** MATERIAL FOR THE TASK follows **

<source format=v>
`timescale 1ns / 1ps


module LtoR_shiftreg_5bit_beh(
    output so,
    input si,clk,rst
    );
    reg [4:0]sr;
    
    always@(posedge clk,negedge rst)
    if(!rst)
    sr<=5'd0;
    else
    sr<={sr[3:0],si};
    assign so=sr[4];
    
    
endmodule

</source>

** End of MATERIAL FOR THE TASK **
** MATERIAL FOR THE TASK follows **

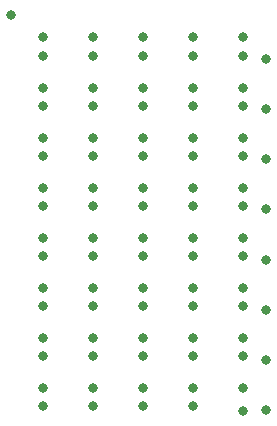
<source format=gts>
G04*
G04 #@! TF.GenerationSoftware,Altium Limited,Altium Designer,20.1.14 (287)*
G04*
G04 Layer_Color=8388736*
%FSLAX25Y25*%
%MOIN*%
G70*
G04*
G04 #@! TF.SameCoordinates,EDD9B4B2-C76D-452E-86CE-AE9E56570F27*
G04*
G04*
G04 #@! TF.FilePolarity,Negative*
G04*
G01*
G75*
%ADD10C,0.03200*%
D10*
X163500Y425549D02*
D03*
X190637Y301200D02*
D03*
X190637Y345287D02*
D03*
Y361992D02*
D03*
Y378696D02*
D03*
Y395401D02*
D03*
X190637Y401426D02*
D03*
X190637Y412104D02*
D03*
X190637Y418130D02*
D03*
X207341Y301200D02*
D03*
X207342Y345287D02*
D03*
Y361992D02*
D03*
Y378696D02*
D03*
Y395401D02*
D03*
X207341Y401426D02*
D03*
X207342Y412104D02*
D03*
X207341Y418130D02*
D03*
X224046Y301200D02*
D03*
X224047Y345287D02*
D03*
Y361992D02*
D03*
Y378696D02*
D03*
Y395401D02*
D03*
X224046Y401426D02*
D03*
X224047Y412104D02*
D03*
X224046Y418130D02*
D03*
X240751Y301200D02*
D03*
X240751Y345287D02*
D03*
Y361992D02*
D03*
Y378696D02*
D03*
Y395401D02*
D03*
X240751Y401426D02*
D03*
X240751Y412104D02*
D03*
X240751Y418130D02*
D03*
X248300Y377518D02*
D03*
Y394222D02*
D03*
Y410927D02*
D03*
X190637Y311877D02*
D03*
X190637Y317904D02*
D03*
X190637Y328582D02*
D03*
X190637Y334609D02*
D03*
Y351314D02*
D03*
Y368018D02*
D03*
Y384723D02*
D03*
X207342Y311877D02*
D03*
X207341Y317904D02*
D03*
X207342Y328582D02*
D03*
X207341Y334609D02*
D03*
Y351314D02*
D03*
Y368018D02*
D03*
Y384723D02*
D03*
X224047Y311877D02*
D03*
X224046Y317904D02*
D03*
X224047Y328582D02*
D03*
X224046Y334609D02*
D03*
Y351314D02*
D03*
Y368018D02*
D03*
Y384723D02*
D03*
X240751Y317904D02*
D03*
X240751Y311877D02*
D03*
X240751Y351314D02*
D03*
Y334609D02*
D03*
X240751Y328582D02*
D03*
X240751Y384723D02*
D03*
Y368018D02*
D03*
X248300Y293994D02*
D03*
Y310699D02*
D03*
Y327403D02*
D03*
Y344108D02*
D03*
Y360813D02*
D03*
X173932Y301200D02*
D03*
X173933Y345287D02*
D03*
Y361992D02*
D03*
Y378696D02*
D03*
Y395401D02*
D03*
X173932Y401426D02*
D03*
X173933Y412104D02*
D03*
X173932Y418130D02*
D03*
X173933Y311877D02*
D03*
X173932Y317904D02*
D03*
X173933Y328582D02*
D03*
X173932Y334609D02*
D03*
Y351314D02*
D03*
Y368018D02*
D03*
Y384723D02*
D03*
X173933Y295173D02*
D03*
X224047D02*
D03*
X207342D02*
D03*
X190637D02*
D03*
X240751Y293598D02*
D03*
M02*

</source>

** End of MATERIAL FOR THE TASK **
** MATERIAL FOR THE TASK follows **

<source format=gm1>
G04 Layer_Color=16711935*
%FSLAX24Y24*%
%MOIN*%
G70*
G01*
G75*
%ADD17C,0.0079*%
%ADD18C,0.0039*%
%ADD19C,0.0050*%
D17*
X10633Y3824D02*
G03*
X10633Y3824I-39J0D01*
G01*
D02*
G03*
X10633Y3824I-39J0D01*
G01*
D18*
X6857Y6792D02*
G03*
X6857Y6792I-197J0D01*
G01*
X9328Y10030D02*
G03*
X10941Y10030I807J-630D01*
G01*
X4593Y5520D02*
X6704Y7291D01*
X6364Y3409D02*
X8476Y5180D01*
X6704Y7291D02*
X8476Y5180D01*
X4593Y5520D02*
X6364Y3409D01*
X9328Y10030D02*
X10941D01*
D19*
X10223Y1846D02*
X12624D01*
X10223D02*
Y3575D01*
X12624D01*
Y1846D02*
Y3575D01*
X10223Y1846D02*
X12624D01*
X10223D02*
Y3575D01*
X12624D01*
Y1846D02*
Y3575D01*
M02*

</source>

** End of MATERIAL FOR THE TASK **

■ **YOUR GOAL**:
Would you please work out how many lines of the data hold "format"? Reply with the number alone.

■ **WRITTEN SOLUTION**:
3